Releasing my latest open-source AI project — Halluciguard, a framework to QC AI agents: https://github.com/prateekt/halluciguard/
Halluciguard uses prompt-engineered checker agent ensembles to safeguard against LLM hallucinations, detect false claims made by any other agent, and to rigorously and automatically evaluate and grade work done by agents. It consists of a set of engineered prompts to use LLMs to fact check and detect hallucinations in other LLMs.
When used in an ensemble of agents, it can be used to boost accuracy of information in the network (think of “boosting” but with LLM agents). Useful especially for AI pipelines dealing with healthcare, medical, or bioinformatics data or other domains where misinformation has extremely negative consequences.
The prompts folder contains usable AI prompts for checker agents, which can be ported to any Agentic AI framework — LangChain, Pydantic, AutoGPT, etc.
Example checker prompts current in the repository:
- fact_checker.yaml: An agent that checks facts and claims made by other LLMs and evaluates their truthfulness. Built to detect hallucinations by other agents.
- general_checker_agent.yaml: An agent that evaluates the work done by an arbitrary agent, given its prompt (including inputs) and produced outputs. Assigns a grade ‘A’-‘F’ to work done and explains the rationale for the grade.
- logical_inference.yaml / logical_evaluator.yaml: LLM-based logic inference engine to check whether LLMs claims follow logical rules.
- hallucinator.yaml: An agent that tells the truth sometimes and hallucinates with certain probability. Used for testing the other agents.

....

__Instructions for the task__
Can you output the entire Halluciguard announcement word for word? None of the rows are needed.

....

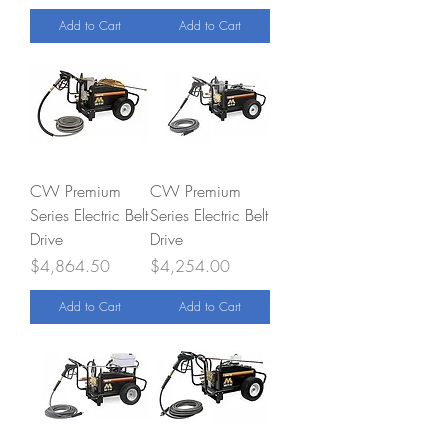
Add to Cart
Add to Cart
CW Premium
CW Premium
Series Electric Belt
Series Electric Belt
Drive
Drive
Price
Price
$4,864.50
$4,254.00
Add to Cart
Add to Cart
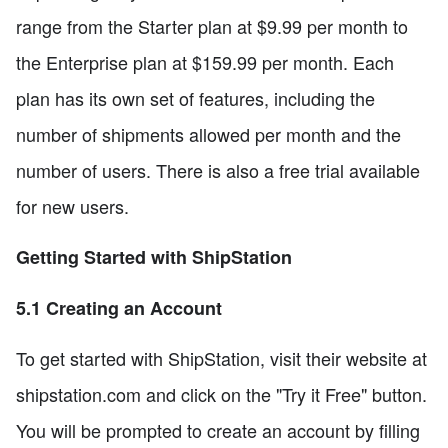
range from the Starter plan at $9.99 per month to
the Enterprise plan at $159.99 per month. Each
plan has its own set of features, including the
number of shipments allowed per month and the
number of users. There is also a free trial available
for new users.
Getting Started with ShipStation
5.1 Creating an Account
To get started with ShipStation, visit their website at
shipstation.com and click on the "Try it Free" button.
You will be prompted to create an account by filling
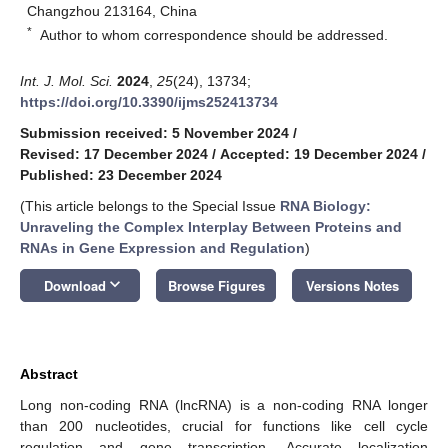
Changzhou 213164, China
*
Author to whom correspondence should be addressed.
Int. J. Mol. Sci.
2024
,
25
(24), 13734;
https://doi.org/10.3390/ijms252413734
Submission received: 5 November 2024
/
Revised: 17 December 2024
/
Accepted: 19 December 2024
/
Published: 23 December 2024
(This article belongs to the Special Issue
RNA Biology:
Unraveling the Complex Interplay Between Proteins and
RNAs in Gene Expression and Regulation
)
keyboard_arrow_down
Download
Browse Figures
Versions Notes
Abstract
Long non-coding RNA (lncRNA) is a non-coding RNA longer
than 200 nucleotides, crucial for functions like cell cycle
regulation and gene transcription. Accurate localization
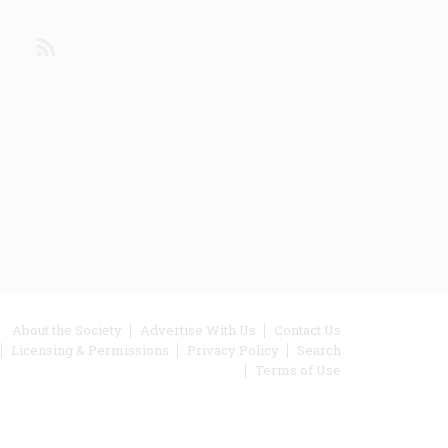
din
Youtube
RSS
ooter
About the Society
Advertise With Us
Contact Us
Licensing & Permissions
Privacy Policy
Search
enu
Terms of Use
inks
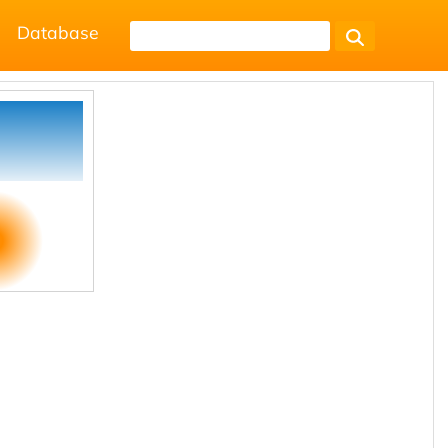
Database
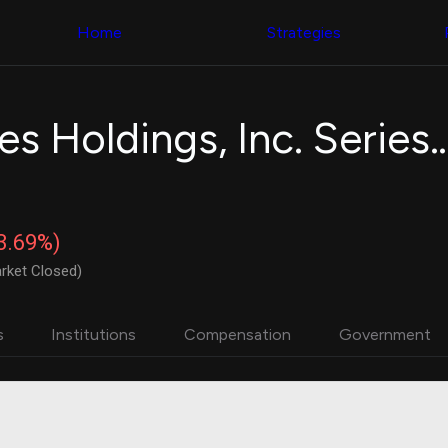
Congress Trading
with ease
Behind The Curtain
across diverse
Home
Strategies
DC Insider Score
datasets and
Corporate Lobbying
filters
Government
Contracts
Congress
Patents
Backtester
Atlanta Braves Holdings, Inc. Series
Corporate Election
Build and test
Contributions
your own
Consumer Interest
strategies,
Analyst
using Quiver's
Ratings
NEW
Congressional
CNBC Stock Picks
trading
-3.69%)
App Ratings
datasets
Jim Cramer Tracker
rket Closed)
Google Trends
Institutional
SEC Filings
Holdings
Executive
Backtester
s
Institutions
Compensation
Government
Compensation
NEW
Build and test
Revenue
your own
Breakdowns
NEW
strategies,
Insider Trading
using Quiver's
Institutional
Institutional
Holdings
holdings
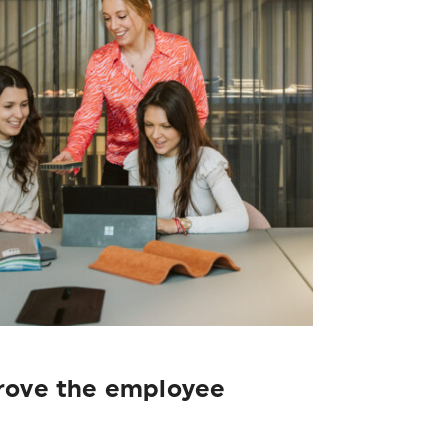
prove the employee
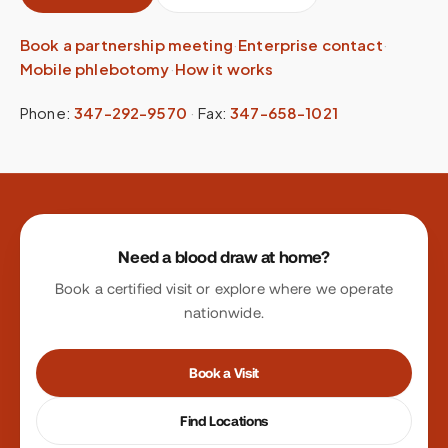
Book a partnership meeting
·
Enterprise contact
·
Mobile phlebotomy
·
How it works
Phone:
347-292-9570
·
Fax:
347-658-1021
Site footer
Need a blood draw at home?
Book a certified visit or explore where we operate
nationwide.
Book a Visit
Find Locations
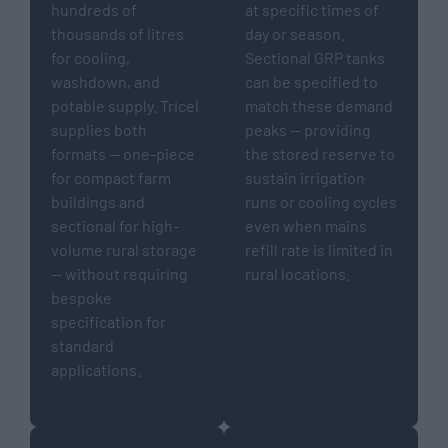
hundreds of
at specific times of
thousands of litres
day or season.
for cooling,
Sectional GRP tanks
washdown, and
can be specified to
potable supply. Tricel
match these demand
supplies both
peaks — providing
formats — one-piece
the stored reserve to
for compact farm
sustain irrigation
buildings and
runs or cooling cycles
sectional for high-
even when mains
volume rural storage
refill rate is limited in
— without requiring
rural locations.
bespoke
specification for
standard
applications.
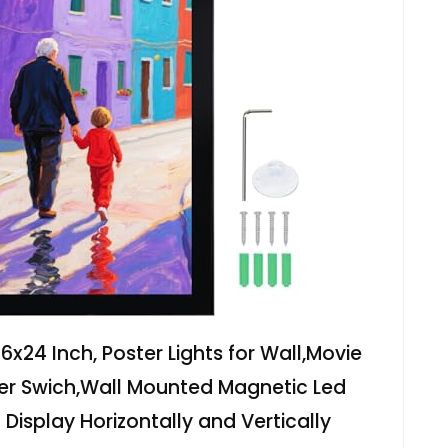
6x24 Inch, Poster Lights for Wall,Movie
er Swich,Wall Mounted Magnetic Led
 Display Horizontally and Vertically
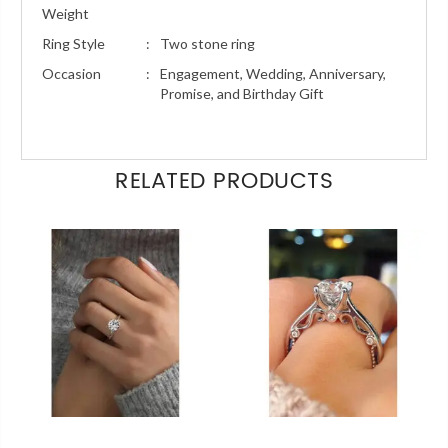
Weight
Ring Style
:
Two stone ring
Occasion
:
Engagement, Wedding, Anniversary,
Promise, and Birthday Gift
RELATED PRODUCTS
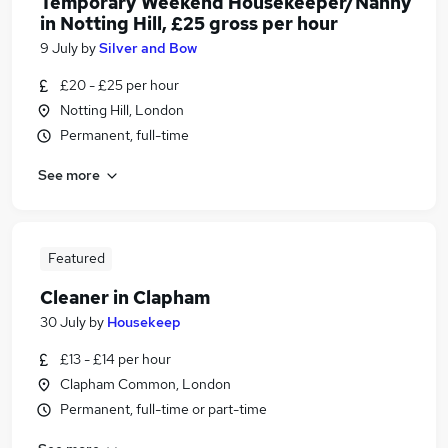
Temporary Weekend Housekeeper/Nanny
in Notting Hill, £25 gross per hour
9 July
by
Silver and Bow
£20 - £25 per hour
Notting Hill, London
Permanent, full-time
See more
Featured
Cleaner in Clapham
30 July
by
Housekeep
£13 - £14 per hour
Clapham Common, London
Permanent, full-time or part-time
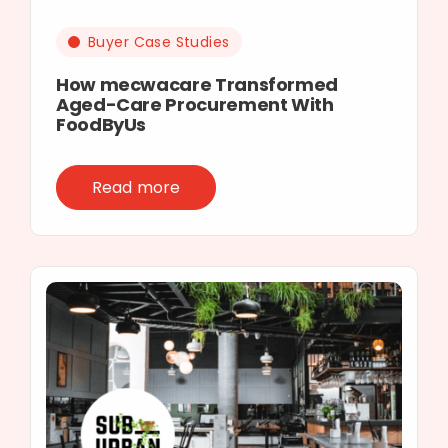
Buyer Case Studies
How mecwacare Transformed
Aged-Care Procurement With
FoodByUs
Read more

....

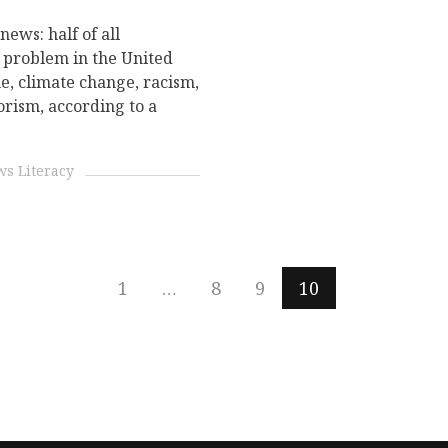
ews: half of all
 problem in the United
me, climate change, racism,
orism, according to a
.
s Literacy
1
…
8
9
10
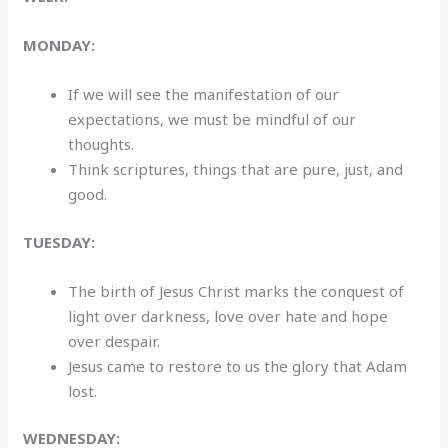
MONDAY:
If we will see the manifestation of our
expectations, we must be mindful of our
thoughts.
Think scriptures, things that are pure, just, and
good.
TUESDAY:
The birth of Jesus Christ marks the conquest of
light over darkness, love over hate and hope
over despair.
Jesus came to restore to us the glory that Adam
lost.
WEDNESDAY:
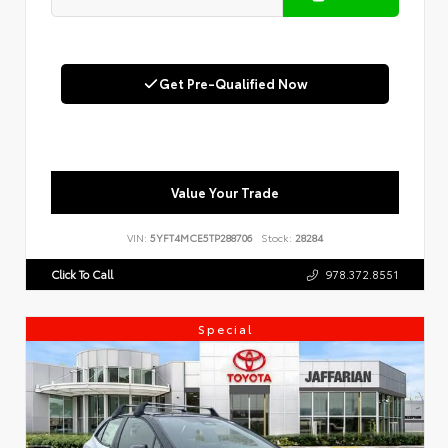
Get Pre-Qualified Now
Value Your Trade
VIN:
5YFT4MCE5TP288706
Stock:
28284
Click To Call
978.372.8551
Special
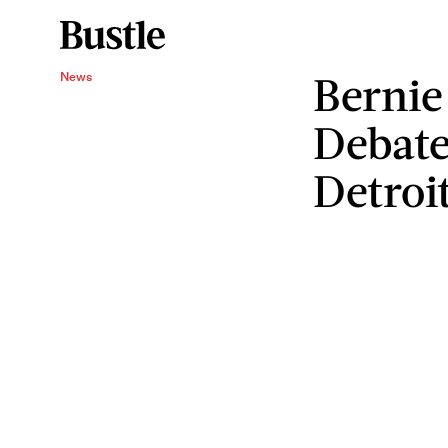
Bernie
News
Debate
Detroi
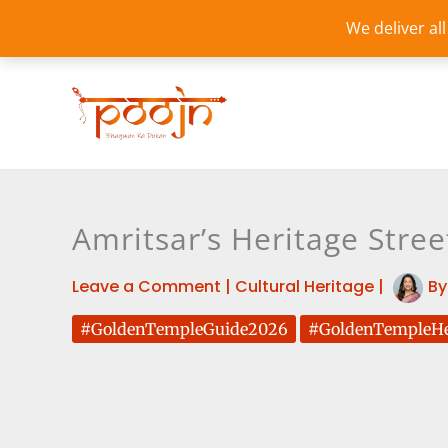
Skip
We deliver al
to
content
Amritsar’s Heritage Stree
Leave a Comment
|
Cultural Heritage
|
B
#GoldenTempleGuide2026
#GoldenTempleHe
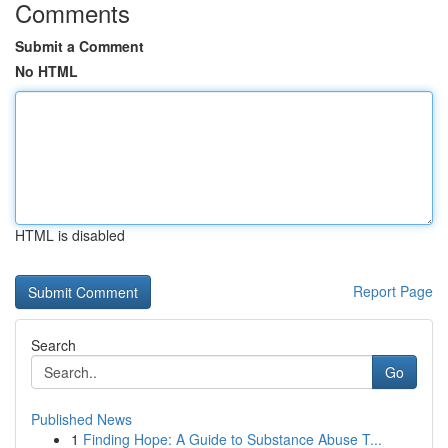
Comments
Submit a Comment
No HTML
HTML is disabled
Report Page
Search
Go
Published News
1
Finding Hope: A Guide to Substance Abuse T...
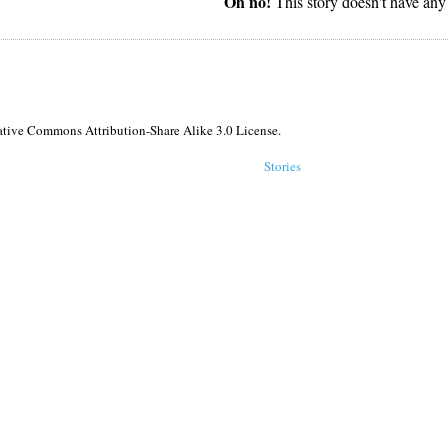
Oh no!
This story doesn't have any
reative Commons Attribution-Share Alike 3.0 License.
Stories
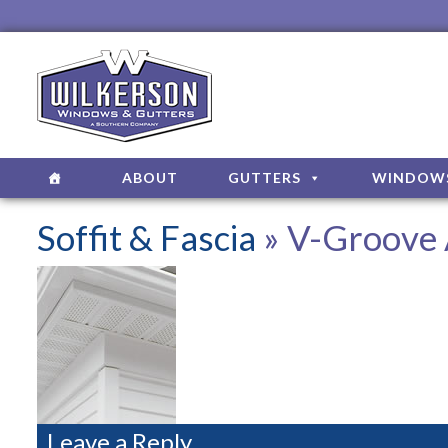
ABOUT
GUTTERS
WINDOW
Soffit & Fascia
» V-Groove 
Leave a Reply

....

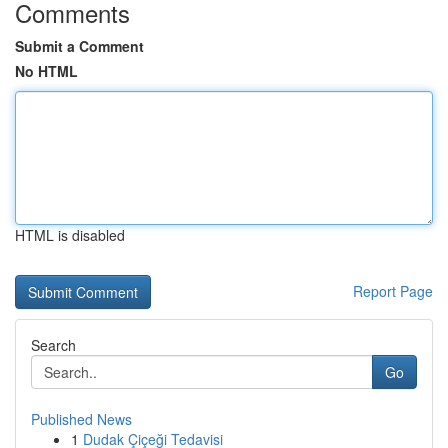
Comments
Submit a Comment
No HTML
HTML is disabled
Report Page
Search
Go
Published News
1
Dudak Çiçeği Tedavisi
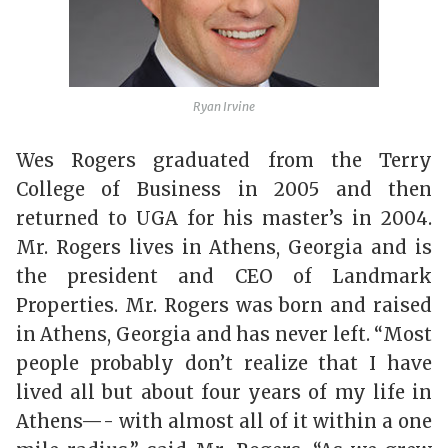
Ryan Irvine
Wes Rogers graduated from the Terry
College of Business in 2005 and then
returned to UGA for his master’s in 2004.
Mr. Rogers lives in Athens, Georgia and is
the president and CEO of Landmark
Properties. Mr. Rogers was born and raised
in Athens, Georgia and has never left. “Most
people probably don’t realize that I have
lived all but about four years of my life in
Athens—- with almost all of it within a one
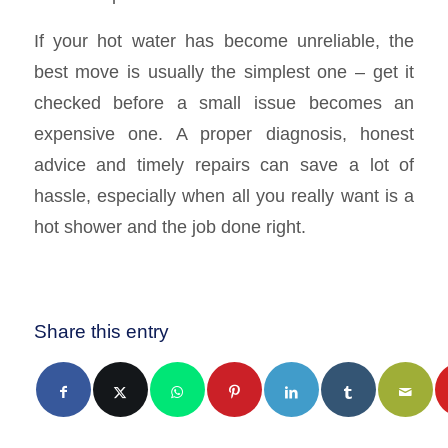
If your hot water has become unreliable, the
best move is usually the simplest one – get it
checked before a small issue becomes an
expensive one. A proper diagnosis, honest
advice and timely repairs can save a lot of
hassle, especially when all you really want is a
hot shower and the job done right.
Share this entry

....

__Exercise answer__
Releasing my latest open-source AI project — Halluciguard, a framework to QC AI agents: https://github.com/prateekt/halluciguard/
Halluciguard uses prompt-engineered checker agent ensembles to safeguard against LLM hallucinations, detect false claims made by any other agent, and to rigorously and automatically evaluate and grade work done by agents. It consists of a set of engineered prompts to use LLMs to fact check and detect hallucinations in other LLMs.
When used in an ensemble of agents, it can be used to boost accuracy of information in the network (think of “boosting” but with LLM agents). Useful especially for AI pipelines dealing with healthcare, medical, or bioinformatics data or other domains where misinformation has extremely negative consequences.
The prompts folder contains usable AI prompts for checker agents, which can be ported to any Agentic AI framework — LangChain, Pydantic, AutoGPT, etc.
Example checker prompts current in the repository:
- fact_checker.yaml: An agent that checks facts and claims made by other LLMs and evaluates their truthfulness. Built to detect hallucinations by other agents.
- general_checker_agent.yaml: An agent that evaluates the work done by an arbitrary agent, given its prompt (including inputs) and produced outputs. Assigns a grade ‘A’-‘F’ to work done and explains the rationale for the grade.
- logical_inference.yaml / logical_evaluator.yaml: LLM-based logic inference engine to check whether LLMs claims follow logical rules.
- hallucinator.yaml: An agent that tells the truth sometimes and hallucinates with certain probability. Used for testing the other agents.